Nessuno può prevedere come andrà a finire. Di certo, se Monti va avanti fino al 2013 può essere che non ci saranno più il centrodestra e il centrosinistra. Ma lo scenario dipenderà anche da «quel che faremo noi». «Non mettiamoci a discutere di cosa faremo alle prossime elezioni e a commentare quel che fanno gli altri». Un partito comunista serve «se dà forza» e sa indicare «un'alternativa», non se comunica «impotenza». Si arriva così al programma: un polo finanziario pubblico, «la cassa depositi e prestiti non deve essere utilizzata per le speculazioni»; una patrimoniale da venti miliardi per finanziare un salario sociale; un tetto alle pensioni di cinquemila euro; la riduzione delle spese militari e l'avvio di opere per mettere in sicurezza l'assetto idrogeologico del paese.

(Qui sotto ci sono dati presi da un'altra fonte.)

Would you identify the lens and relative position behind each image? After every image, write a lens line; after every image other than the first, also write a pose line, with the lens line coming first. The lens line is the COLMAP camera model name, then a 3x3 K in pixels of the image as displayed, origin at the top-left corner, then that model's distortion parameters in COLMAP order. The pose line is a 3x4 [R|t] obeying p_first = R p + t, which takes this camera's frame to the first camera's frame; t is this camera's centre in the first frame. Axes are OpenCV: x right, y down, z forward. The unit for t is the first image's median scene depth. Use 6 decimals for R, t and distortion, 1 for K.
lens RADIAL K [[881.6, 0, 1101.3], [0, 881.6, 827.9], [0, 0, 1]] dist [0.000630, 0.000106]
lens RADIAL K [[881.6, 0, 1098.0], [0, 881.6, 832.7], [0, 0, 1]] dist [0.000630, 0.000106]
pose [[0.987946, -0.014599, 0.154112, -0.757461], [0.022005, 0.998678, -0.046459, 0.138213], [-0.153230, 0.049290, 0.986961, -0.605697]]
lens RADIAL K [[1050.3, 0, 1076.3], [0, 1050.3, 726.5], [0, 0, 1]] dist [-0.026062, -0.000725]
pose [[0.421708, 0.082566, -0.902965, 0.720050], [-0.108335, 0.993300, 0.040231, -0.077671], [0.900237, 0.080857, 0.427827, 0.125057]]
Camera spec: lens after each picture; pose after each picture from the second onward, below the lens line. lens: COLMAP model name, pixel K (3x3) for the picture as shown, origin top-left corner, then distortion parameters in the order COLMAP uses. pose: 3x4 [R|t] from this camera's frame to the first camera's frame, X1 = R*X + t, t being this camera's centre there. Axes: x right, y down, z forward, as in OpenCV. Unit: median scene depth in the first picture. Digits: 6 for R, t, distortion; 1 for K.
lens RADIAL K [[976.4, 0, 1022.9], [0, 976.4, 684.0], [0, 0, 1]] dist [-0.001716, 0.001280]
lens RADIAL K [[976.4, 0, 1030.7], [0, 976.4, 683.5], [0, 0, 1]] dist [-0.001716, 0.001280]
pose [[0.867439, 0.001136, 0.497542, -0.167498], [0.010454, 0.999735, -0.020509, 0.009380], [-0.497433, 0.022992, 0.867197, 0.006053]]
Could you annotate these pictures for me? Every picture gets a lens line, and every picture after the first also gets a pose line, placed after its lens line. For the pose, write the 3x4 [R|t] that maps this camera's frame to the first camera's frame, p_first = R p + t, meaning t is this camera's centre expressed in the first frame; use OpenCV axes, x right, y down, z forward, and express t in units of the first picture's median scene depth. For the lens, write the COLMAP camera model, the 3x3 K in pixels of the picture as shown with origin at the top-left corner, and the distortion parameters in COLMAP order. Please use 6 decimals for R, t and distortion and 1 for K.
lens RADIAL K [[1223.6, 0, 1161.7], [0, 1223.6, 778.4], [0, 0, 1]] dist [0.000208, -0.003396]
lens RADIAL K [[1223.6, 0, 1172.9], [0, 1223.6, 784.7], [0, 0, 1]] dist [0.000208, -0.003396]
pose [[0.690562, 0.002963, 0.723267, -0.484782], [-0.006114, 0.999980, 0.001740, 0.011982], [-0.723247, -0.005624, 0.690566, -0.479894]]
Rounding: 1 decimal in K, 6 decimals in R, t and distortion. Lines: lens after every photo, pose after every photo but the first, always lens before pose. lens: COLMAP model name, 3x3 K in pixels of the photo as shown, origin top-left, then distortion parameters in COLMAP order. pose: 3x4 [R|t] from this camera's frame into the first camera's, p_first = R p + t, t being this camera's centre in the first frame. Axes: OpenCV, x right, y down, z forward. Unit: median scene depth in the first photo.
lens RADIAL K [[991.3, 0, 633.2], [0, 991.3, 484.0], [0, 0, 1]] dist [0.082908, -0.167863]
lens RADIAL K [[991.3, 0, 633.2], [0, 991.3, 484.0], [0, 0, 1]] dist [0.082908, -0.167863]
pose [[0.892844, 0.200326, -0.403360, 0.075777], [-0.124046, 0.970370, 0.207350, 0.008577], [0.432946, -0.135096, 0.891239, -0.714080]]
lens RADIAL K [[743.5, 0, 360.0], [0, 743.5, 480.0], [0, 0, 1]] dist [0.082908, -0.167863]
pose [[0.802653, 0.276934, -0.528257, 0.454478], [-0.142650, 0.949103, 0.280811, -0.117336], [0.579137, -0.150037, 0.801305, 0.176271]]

Infine, l'unità della sinistra, un lavoro da svolgere su più fronti. Su quello sociale, con la «costituente dei beni comuni e del lavoro». «Non esistono contenitori politici che siano in grado di risolvere di per sé il problema dell'aggregazione. Anche se mettessimo assieme tutti i partiti, questo non sarebbe risolutivo, c'è tanta gente che non fa politica nei partiti, ma nei territori, nel volontariato, nelle associazioni, nei comitati». E poi la Fds, che «va migliorata e fatta funzionare meglio». Un messaggio anche a Sel. «A Vendola dico: è cambiata la fase, fino a qualche mese aveva un senso ragionare sulle primarie, ma oggi non sappiamo neppure se da qui a breve ci sarà ancora l'euro, figuriamoci le primarie. Non ha più senso». Non è più «il tempo per continuare ognuno a stare a casa sua». Bisogna costruire una sinistra che faccia «massa critica per incidere, radicata e capace di inglobare intelligenze».